-------- Material provided --------

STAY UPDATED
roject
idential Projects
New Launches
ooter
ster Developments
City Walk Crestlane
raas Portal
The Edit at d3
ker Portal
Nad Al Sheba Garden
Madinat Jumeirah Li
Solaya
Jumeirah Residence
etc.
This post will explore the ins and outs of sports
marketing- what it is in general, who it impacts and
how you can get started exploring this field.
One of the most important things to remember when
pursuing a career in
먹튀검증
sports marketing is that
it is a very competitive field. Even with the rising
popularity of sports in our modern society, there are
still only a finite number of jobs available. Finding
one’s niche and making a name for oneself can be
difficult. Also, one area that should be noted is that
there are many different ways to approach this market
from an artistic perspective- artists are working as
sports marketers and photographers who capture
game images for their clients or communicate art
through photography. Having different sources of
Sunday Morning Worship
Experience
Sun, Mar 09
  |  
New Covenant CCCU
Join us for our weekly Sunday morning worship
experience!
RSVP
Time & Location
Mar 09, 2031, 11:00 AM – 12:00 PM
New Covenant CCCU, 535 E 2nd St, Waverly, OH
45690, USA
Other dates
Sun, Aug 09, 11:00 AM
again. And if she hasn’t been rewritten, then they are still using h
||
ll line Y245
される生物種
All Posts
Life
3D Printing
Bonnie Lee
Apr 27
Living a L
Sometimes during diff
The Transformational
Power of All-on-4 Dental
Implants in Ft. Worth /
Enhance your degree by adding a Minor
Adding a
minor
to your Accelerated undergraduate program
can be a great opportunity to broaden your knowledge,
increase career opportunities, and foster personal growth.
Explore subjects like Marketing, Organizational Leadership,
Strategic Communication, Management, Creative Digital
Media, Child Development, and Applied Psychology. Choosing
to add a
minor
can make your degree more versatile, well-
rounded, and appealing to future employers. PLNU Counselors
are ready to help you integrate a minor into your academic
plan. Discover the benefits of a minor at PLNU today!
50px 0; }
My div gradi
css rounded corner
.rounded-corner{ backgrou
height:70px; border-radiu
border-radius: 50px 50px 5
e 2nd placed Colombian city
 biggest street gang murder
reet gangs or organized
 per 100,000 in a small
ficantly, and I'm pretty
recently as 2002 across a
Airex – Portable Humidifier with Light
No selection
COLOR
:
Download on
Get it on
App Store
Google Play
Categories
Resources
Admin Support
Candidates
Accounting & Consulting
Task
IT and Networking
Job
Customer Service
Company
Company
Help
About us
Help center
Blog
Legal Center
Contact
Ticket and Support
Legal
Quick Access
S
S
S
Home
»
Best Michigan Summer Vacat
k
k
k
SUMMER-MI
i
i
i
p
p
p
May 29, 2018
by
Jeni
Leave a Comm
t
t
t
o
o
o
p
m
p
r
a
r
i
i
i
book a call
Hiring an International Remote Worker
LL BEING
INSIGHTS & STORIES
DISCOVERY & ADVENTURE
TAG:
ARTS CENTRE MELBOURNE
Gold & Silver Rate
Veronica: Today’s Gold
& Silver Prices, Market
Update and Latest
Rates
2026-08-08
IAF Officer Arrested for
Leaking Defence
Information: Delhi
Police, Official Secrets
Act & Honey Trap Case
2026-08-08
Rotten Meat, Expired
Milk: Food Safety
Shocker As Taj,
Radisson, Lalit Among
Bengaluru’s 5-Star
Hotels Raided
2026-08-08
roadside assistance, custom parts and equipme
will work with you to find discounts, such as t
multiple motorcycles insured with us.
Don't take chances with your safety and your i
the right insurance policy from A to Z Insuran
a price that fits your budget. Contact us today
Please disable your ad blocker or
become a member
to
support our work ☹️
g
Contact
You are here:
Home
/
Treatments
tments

--------

Please update everything from the start of the listing down to the line containing "still only a", swapping "competitive" for "demanding" and keeping the rest unchanged.

▶ _Output_:
STAY UPDATED
roject
idential Projects
New Launches
ooter
ster Developments
City Walk Crestlane
raas Portal
The Edit at d3
ker Portal
Nad Al Sheba Garden
Madinat Jumeirah Li
Solaya
Jumeirah Residence
etc.
This post will explore the ins and outs of sports
marketing- what it is in general, who it impacts and
how you can get started exploring this field.
One of the most important things to remember when
pursuing a career in
먹튀검증
sports marketing is that
it is a very demanding field. Even with the rising
popularity of sports in our modern society, there are
still only a finite number of jobs available. Finding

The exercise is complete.